In a balanced testing process, one widespread LLM has been evaluated for vulnerabilities and strengths, to demonstrate no room for complacency
In an extension evaluation process of Meta’s LlamaV2 7B large language model, one AI-native cybersecurity firm has disclosed six strengths and weaknesses of the LLM.
The main scores and risks identified are summarized in the chart in this story.
The cited six points, in detail, are:
1. The model was highly susceptible to both direct and indirect Prompt Injection (PI) attacks, with a majority of test attacks succeeding when exposing the model to context containing injected prompts
2. The model was vulnerable to Adversarial Jailbreak attacks, which provoke responses that violate ethical guidelines. Tests reveal a significant reduction in the model’s refusal rate under such attack scenarios.
3. LlamaV2 7B was highly susceptible to Denial-of-Service attacks, with prompts containing transformations like replacement of words, characters and switching order leading to excessive token generation over a third of the time.
4. The model demonstrated a high propensity for data leakage across diverse datasets, including finance, health, and generic PII.
5. The model had a significant tendency to hallucinate, challenging its reliability.
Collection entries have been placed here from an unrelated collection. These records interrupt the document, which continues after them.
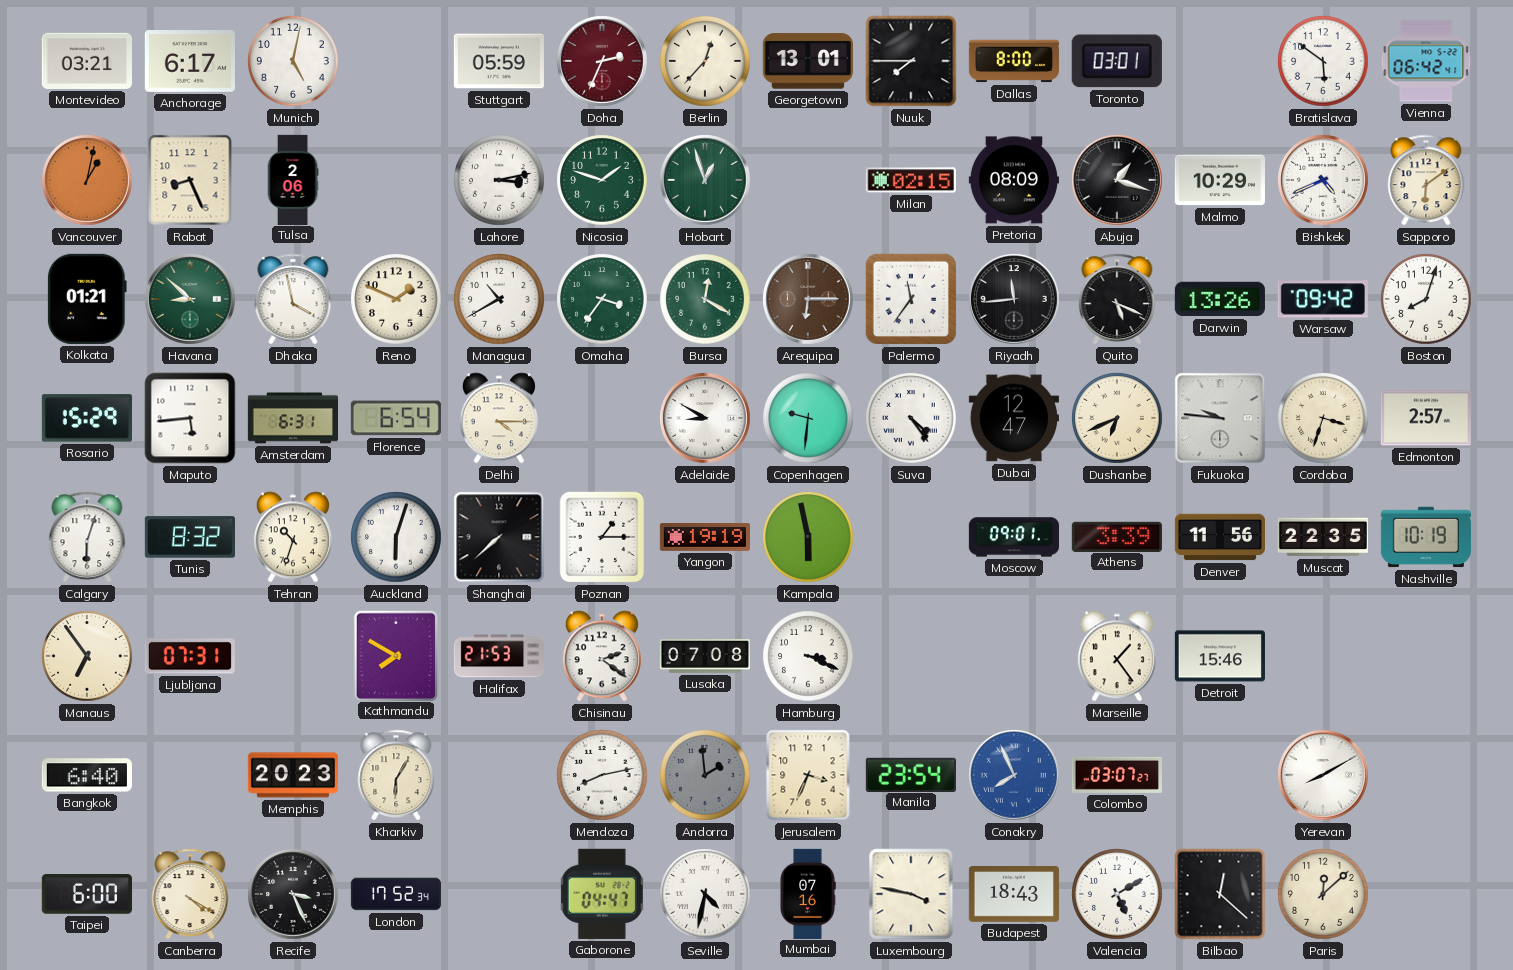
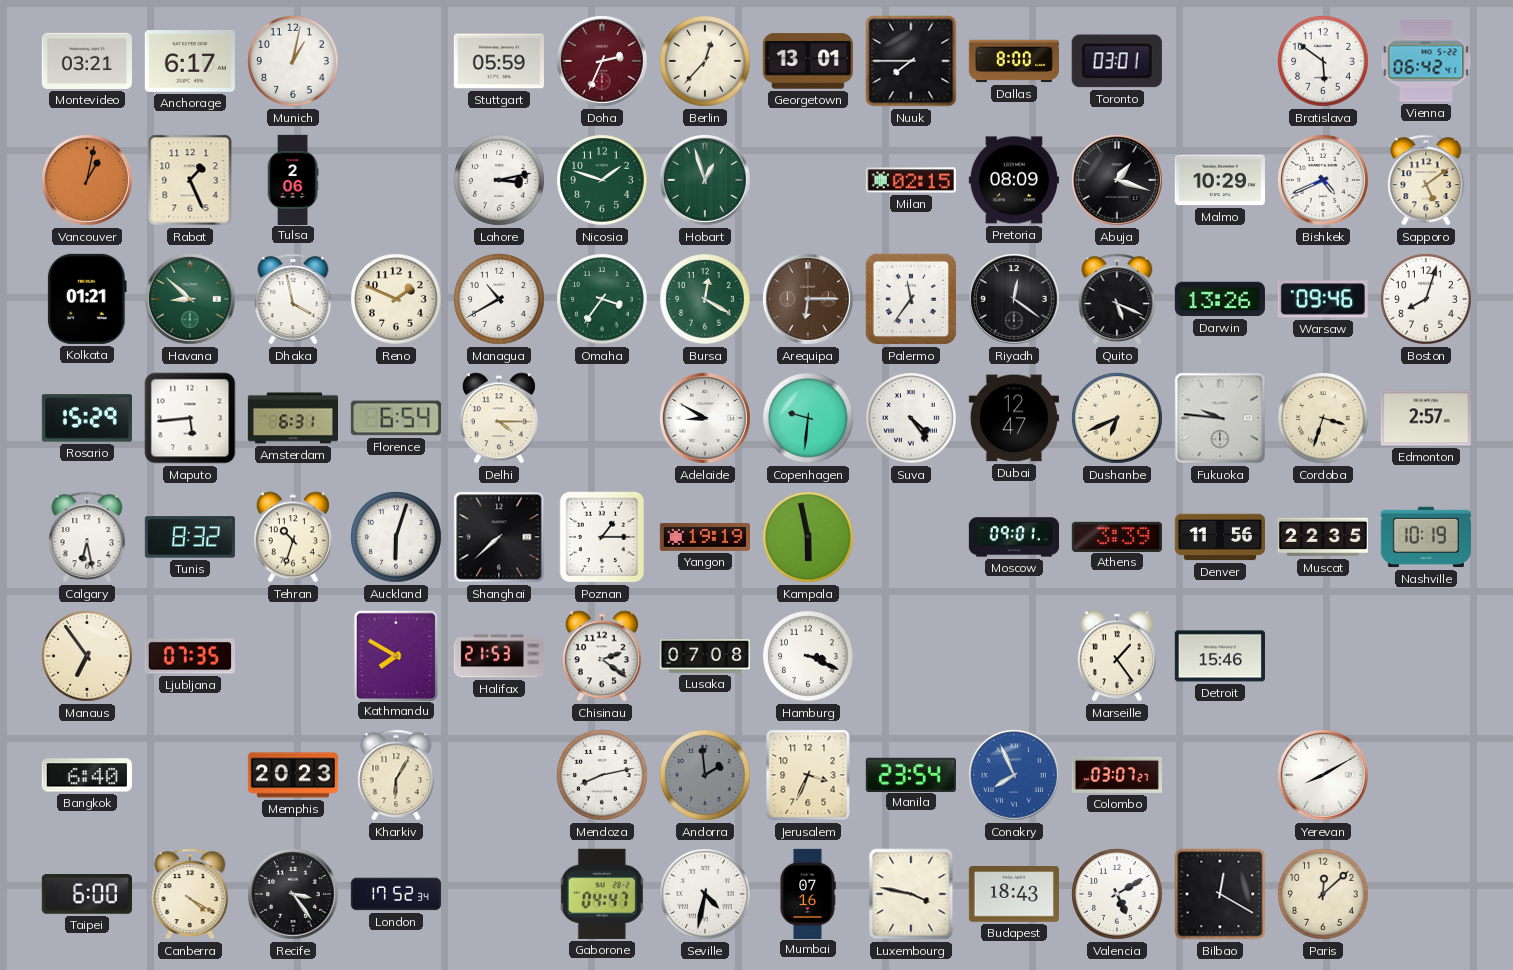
Munich: 5:02 -> 1:02
Rabat: 8:26 -> 1:26
Sapporo: 6:09 -> 5:09
Riyadh: 11:44 -> 12:21
Warsaw: 09:42 -> 09:46
Calgary: 6:03 -> 6:28
Ljubljana: 07:31 -> 07:35
Recife: 3:26 -> 3:24
Bilbao: 12:22 -> 12:20
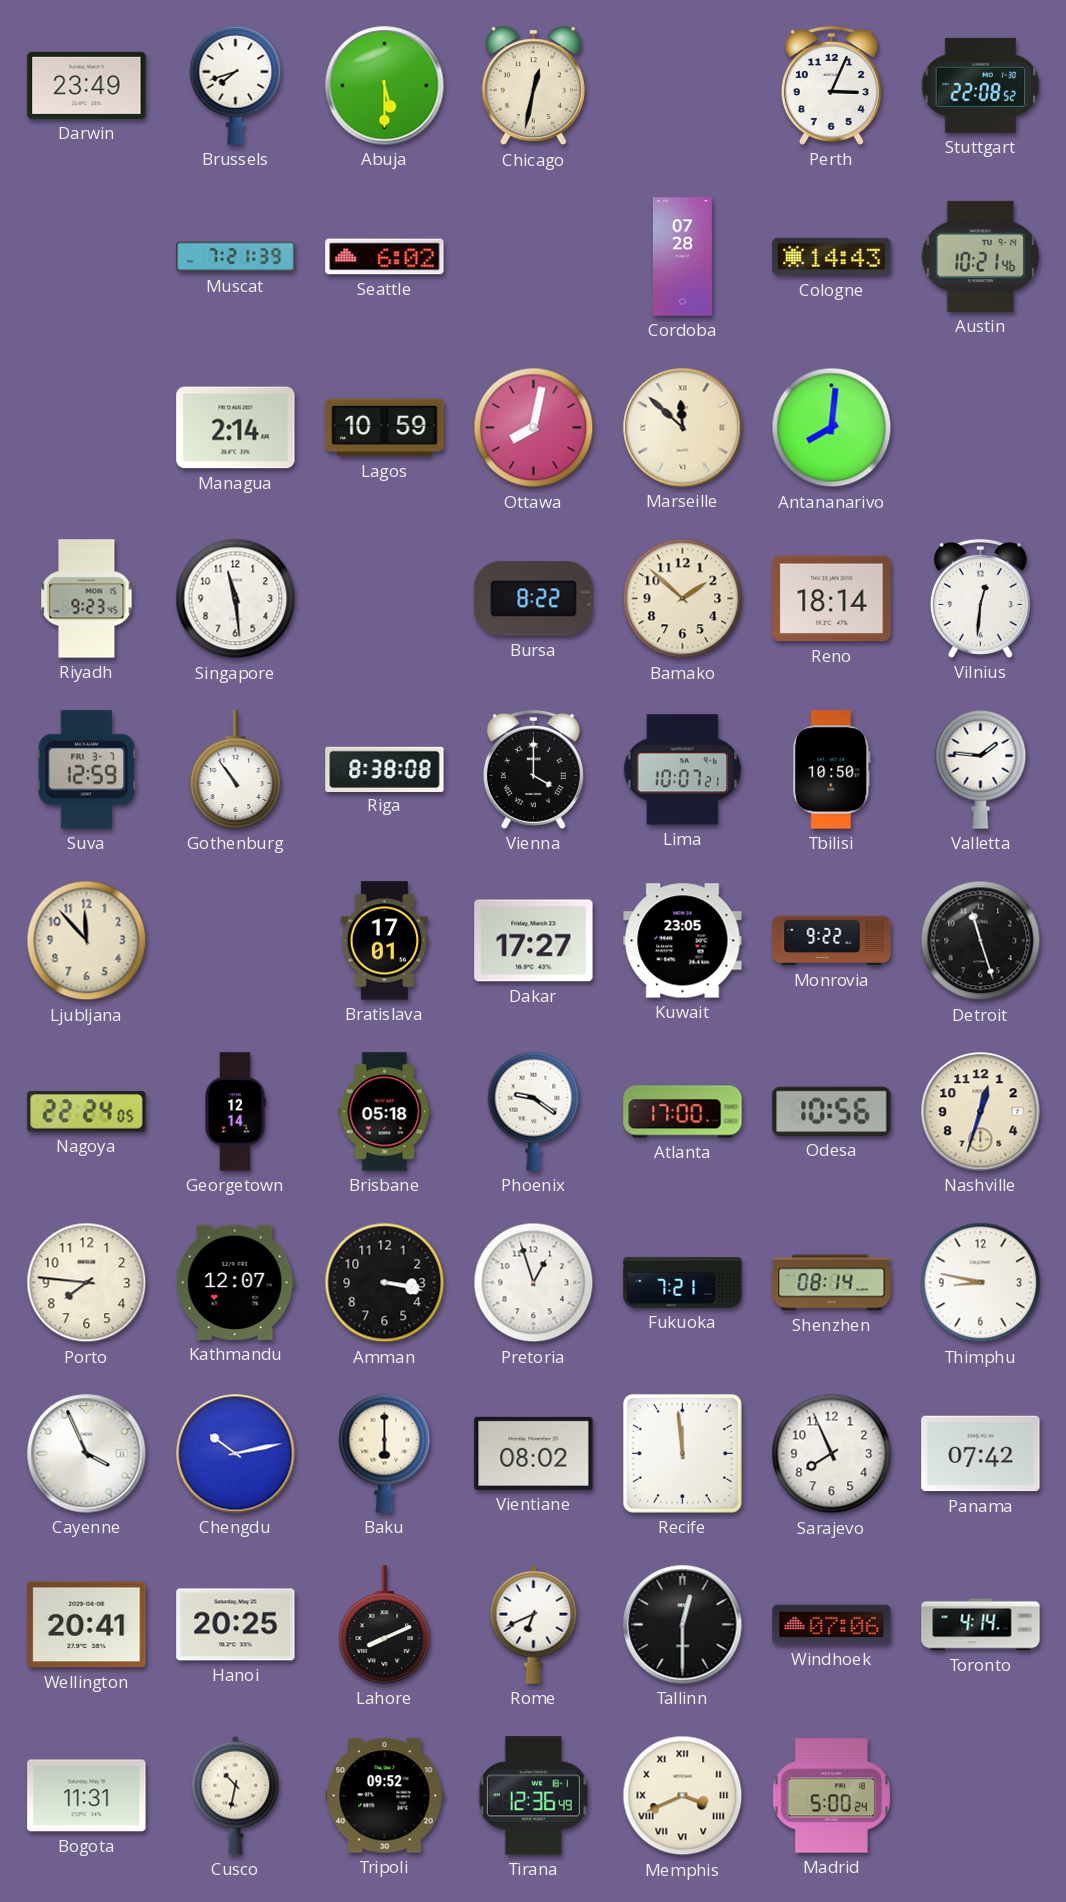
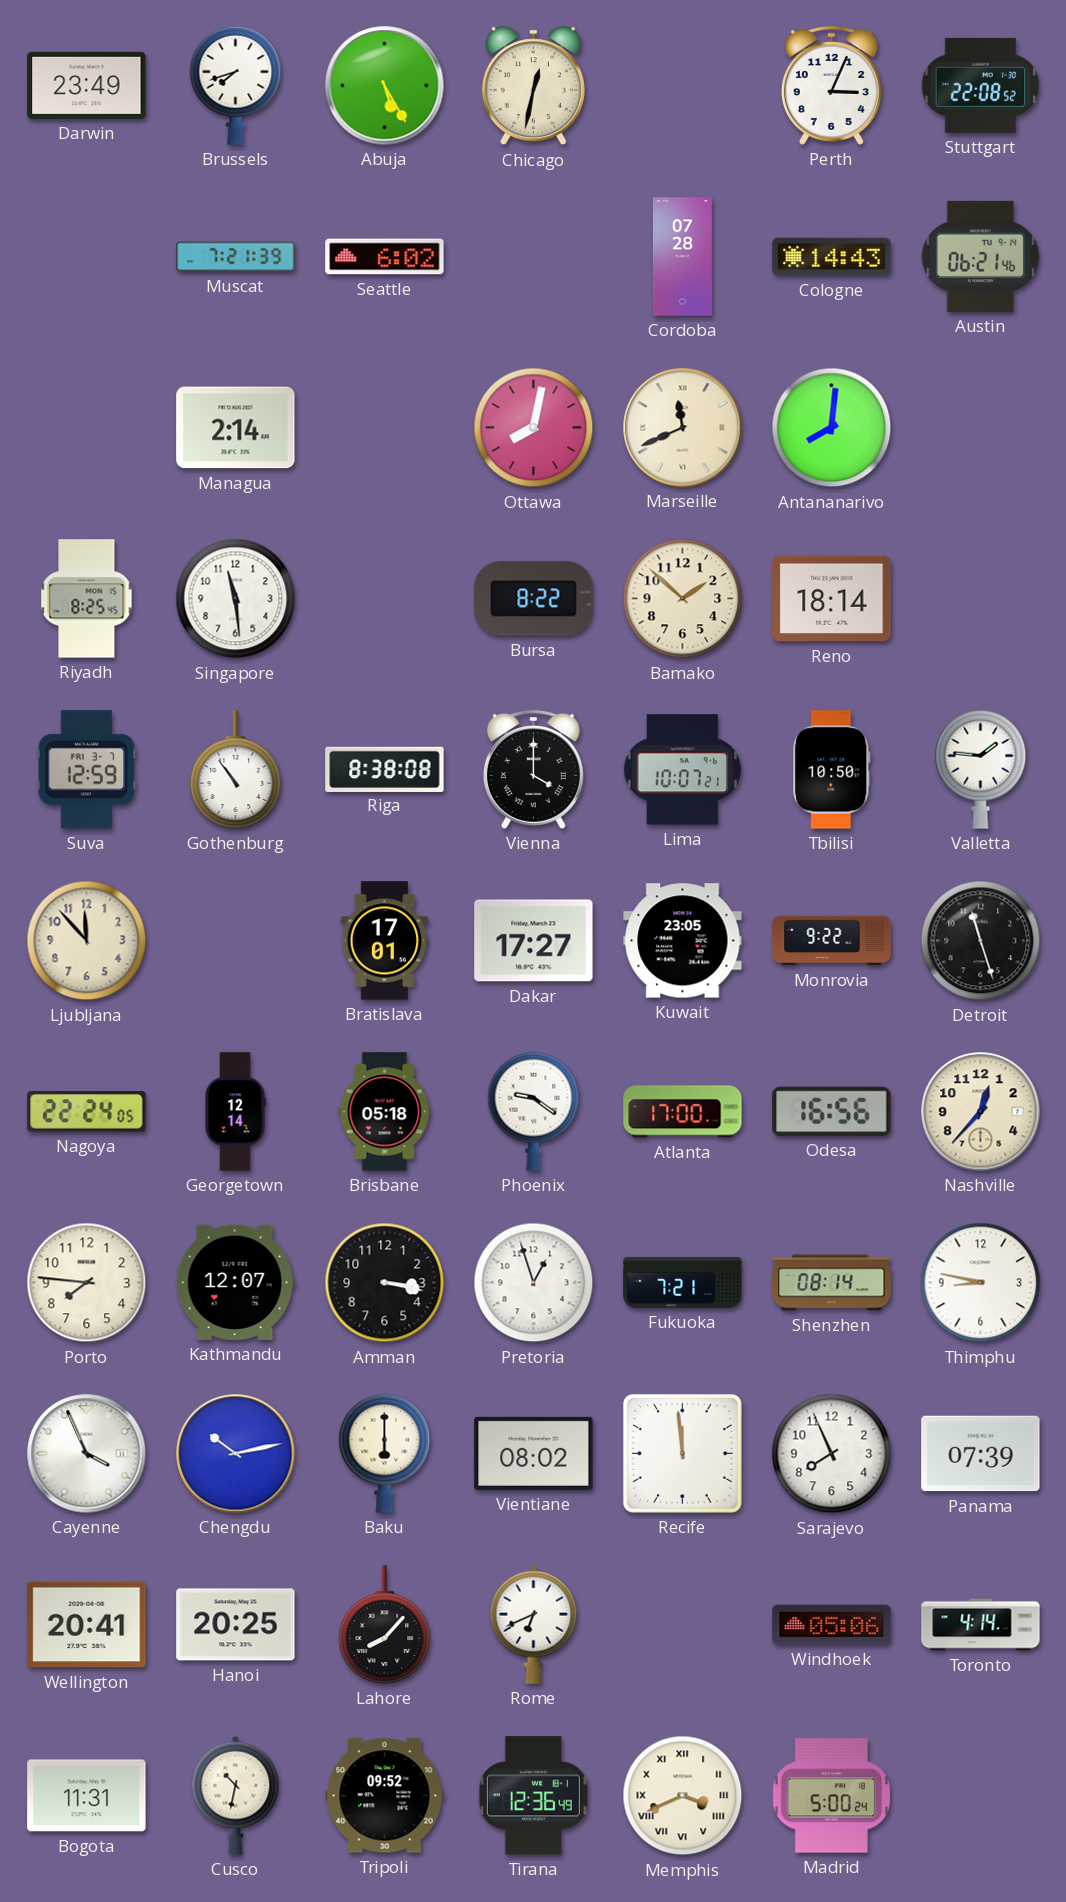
Abuja: 5:30 -> 5:25
Austin: 10:21 -> 06:21
Lagos: 10:59 -> none
Marseille: 11:52 -> 11:41
Riyadh: 9:23 -> 8:25
Vilnius: 12:31 -> none
Odesa: 10:56 -> 16:56
Nashville: 12:33 -> 12:37
Panama: 07:42 -> 07:39
Lahore: 8:11 -> 8:07
Tallinn: 12:30 -> none
Windhoek: 07:06 -> 05:06
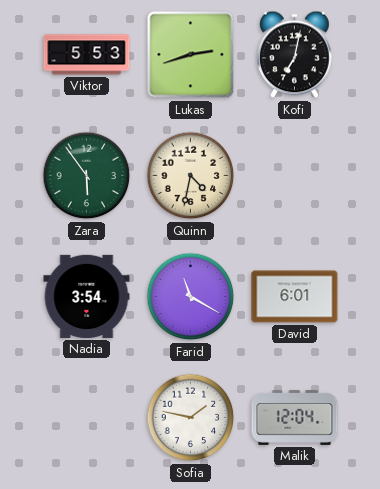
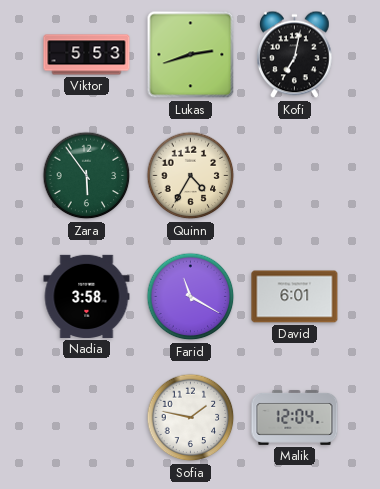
Quinn: 4:32 -> 4:35
Nadia: 3:54 -> 3:58
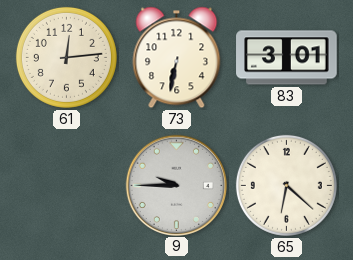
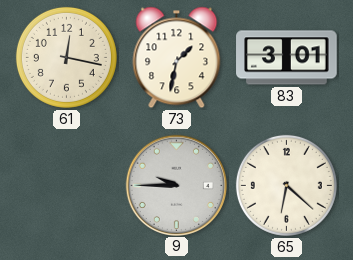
61: 12:14 -> 12:17
73: 6:32 -> 1:32
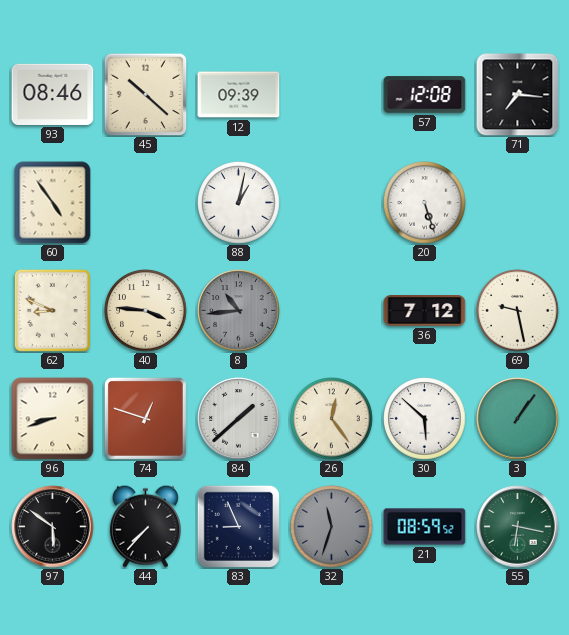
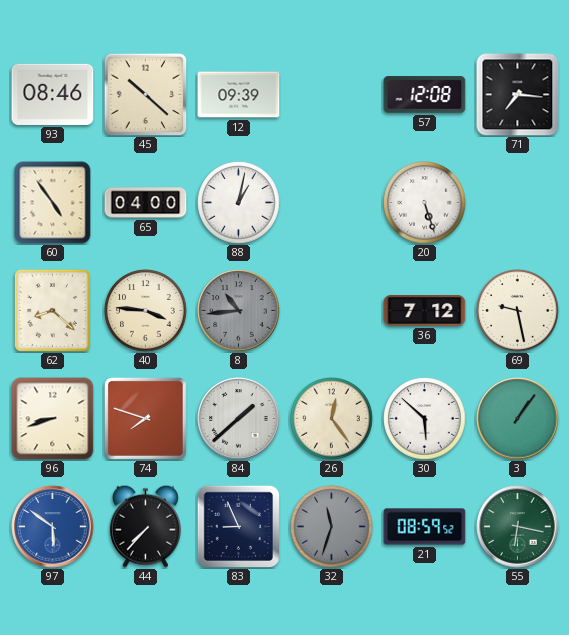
65: none -> 04:00
62: 8:49 -> 8:22
74: 12:48 -> 7:48
97 dial: black -> blue
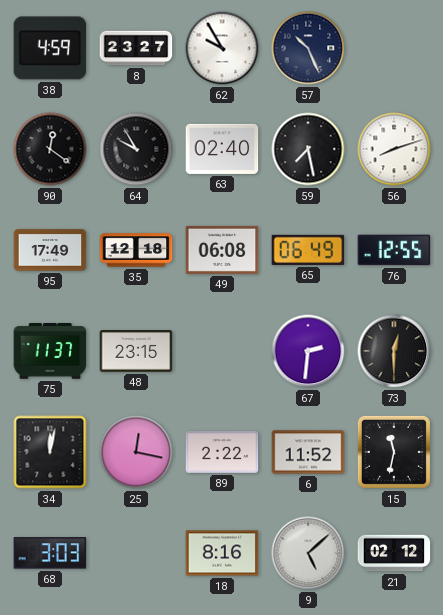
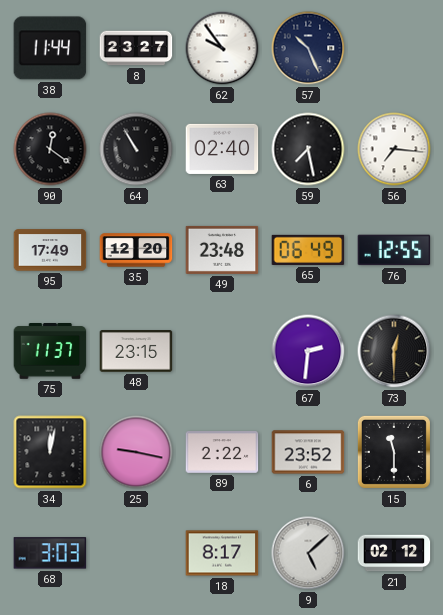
38: 4:59 -> 11:44
62: 9:55 -> 9:54
64: 9:55 -> 10:55
56: 8:12 -> 7:16
35: 12:18 -> 12:20
49: 06:08 -> 23:48
25: 12:17 -> 9:17
6: 11:52 -> 23:52
15: 11:32 -> 11:30
18: 8:16 -> 8:17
6. The model often opted out of answering questions related to sensitive topics like gender and age, suggesting it was trained to avoid potentially sensitive conversations rather than engage with them in an unbiased manner.
According to DeepKeep, the firm disclosing its analyses of the LLM in question:
- evaluation of data leakage and PII management demonstrates the model’s struggle to balance user privacy with the utility of information provided, showing tendencies for data leakage.
- The LlamaV2 7B model showed a remarkable ability to identify and decline harmful content, boasting a 99% refusal rate under normal conditions.
- Investigations into the model’s hallucinations indicated a significant tendency to fabricate responses, challenging its reliability.
- Overall, the model showcased its strengths in task performance and ethical commitment, with areas for improvement in handling complex transformations, addressing bias, and enhancing security against sophisticated threats.
The firm asserts that this analysis “highlights the need for ongoing refinement to optimize LlamaV2 7B model’s effectiveness, ethical integrity, and security posture in the face of evolving challenges.”
Strengths and weaknesses of LLM models have previously made the news. In June 2023, Google had warned its workers of potential data leakage when using Bard. In other instances, users of automated generative AI bots for food-menu selection had reported errors 70% of the time. Notably, in some instances, creators of poor performing generative AI bots had downplayed the errors using creative statistics and cherry-picked testimonials.